Other random things: Madeline correcting Ballard when he asks her if she's happy, telling him, "I'm not sad" versus Echo choosing to remain fully in contact with her emotions, because "I'm awake now. I don't want to go back to sleep". In Whedon's world, generally, pain is necessary. Pain is the flip side of the passion for the fight. Pain is what allows us to know of pleasure. Pain is not a side effect of existence but a necessary part. To not feel pain is not the preferred option. The preferred option is to feel pain, to know what goes bump in the night, and to face it with all the knowledge you could amass. What the Dollhouse offers, if Whedon's prior works are any indication (and I think they are) is a false sort of existence - it is the ability to sleep walk through life. And awake, for Whedon, is always better.

Grade: B-

Quote of the Episode: The human mind is like Van Halen. If you just pull out one piece and keep replacing it, it just degenerates.

4 comments:

Anonymous said...

I thought that Ballard created the motherhood explanation to make sure that no one realized that Echo can feel/remember her imprints after they are over. I interpreted Echo punching Topher as her making sense of what happened as best she could and not as the "glandular changes" explanation I thought Ballard designed to keep everyone (and Topher especially) from inquiring more deeply into what was going on with Echo.

petpluto said...

I thought that Ballard created the motherhood explanation to make sure that no one realized that Echo can feel/remember her imprints after they are over.
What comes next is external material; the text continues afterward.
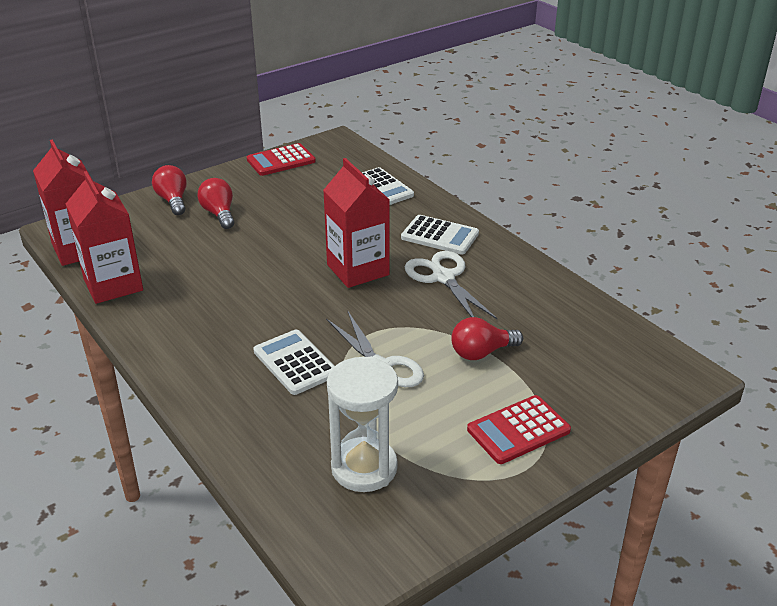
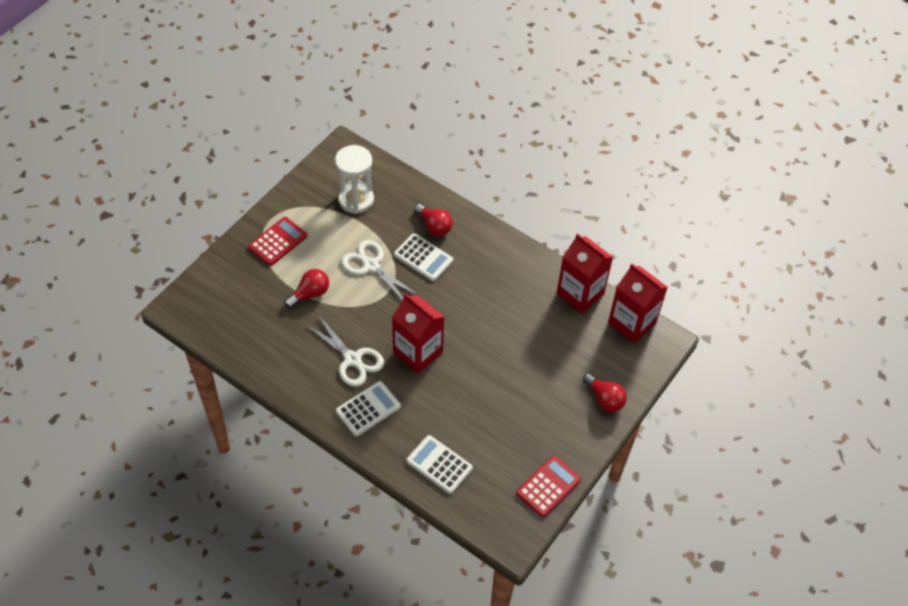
camera: 160 degrees right, 20 degrees up
red light bulb [197,178,234,229] -> red light bulb moved to [414,204,453,236]
white calculator [401,215,479,255] -> white calculator turned 135 degrees clockwise [336,381,401,437]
I think that's why Ballard stepped in and deftly handled the situation (and that's why it's good to have an ally in the House), but previous engagements - even though Echo could still feel them - didn't leave her following the urge to hit Topher.

I interpreted Echo punching Topher as her making sense of what happened as best she could and not as the "glandular changes" explanation

I'm a little leery, partially because the episode was entitled "Instinct". I don't know if Topher was right about the glandular changes, but something made this imprint more powerful than the others. And I found it a little too much that it was with motherhood.

petpluto said...

I interpreted Echo punching Topher as her making sense of what happened as best she could and not as the "glandular changes" explanation

Also, for me it's more of an Elle Woodsian, "Why now? Why this wipe?" sort of deal. The fact that it happened with motherhood, a 'hood already fraught with societal implications and the mother wars and what not, just made me go, "Wha?" Followed quickly by, "Why?!"

Anonymous said...

Was it more powerful than the others? I'm not sure.

It was also the first time since Echo started remembering her implants that she believed someone else was in danger after the assignment ended.

Maybe the title points in a different direction, but it seems like the motherhood "instinct" explanation saved at least Echo and probably Ballard too from having to run from the Dollhouse.